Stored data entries
BEGIN

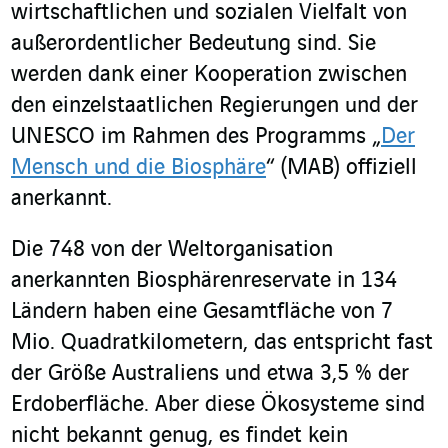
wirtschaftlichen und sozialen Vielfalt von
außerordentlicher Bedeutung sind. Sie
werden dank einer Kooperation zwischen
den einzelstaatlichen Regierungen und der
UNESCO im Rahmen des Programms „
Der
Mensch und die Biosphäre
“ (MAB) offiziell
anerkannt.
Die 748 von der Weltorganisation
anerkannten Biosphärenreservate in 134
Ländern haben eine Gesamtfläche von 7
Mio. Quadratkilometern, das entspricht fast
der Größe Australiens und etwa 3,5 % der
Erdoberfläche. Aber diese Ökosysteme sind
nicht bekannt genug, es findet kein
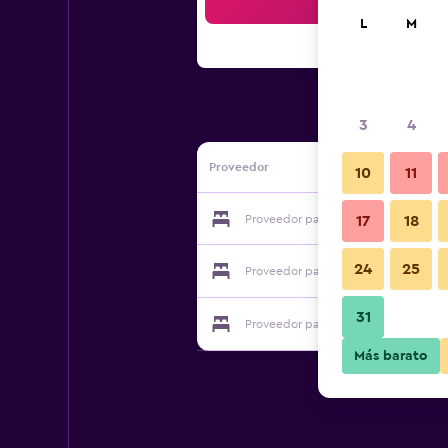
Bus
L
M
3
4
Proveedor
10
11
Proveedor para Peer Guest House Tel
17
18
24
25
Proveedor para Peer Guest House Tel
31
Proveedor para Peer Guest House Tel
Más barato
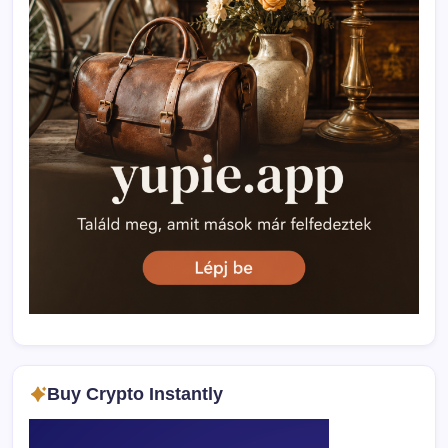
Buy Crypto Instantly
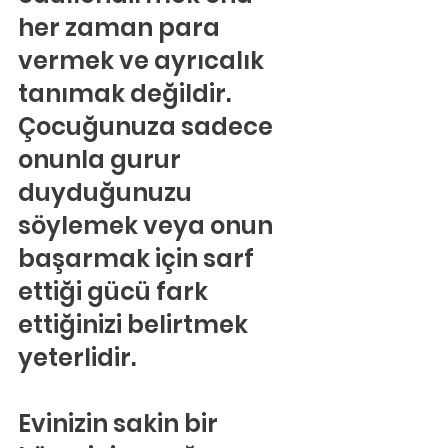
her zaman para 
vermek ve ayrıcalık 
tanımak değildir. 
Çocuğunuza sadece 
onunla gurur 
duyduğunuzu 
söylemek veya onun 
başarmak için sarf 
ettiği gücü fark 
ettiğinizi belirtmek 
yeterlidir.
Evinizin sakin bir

END
BEGIN

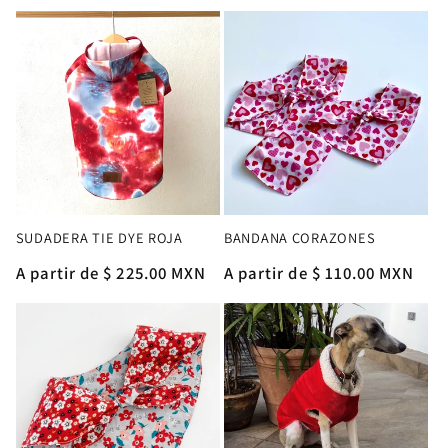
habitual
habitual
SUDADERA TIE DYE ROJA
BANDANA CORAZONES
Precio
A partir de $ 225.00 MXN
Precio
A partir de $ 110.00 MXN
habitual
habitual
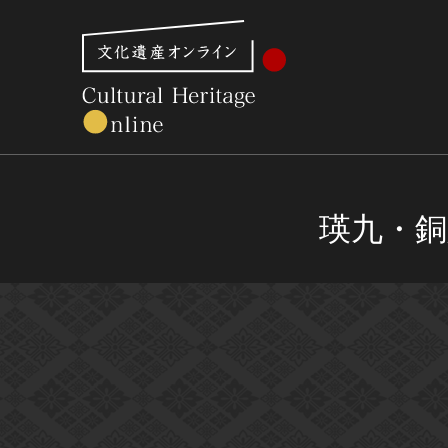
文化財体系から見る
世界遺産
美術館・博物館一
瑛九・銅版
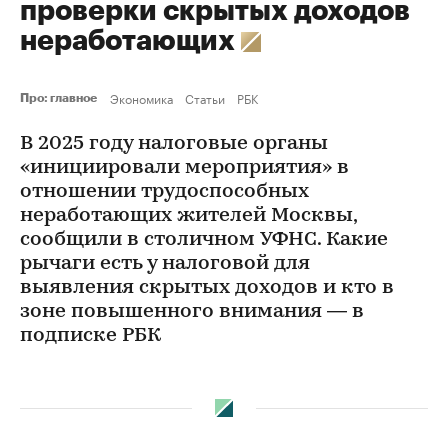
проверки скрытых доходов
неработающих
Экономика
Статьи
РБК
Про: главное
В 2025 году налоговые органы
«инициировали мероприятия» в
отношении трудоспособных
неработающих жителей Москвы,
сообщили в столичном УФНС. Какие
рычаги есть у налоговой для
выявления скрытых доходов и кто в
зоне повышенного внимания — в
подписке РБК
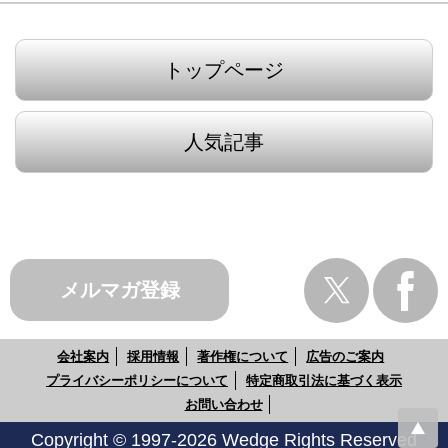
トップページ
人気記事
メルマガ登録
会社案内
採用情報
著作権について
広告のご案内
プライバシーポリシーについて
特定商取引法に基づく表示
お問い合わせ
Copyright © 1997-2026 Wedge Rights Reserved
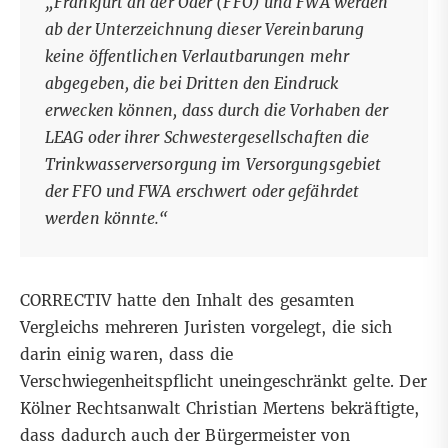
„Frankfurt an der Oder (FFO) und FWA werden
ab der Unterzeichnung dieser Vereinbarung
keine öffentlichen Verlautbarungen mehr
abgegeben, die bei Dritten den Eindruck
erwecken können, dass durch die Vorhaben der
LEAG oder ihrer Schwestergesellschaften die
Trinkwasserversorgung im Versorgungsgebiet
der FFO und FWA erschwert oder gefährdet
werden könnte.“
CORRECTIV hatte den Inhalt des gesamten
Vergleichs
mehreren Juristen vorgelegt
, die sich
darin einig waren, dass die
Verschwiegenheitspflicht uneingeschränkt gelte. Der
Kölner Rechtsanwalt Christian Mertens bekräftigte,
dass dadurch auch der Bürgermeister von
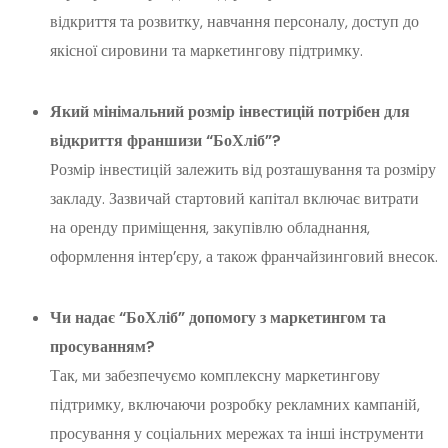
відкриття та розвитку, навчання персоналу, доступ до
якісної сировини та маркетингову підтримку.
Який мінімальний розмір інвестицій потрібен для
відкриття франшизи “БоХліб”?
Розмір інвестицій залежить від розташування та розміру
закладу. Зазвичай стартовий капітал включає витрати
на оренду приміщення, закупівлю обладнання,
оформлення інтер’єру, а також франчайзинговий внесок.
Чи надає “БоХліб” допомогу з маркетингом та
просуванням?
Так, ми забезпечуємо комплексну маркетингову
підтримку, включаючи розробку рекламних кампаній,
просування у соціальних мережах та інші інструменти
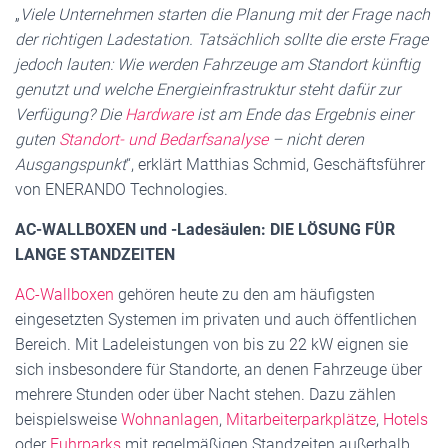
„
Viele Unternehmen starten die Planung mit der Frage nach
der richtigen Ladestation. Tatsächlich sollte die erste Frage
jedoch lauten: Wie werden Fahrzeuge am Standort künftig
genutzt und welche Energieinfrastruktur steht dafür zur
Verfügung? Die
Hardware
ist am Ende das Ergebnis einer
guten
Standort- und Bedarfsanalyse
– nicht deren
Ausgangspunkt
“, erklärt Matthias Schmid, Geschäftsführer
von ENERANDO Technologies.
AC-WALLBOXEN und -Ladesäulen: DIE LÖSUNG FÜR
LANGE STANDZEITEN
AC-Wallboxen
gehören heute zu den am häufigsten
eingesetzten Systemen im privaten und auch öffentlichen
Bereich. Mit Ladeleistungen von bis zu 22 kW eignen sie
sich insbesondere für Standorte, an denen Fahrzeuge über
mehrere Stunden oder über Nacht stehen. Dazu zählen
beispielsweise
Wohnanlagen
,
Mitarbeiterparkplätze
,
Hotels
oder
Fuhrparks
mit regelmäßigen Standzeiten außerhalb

END

Answer with a single number: the count of lines above that contain the string "інвестицій".

## Answer box
2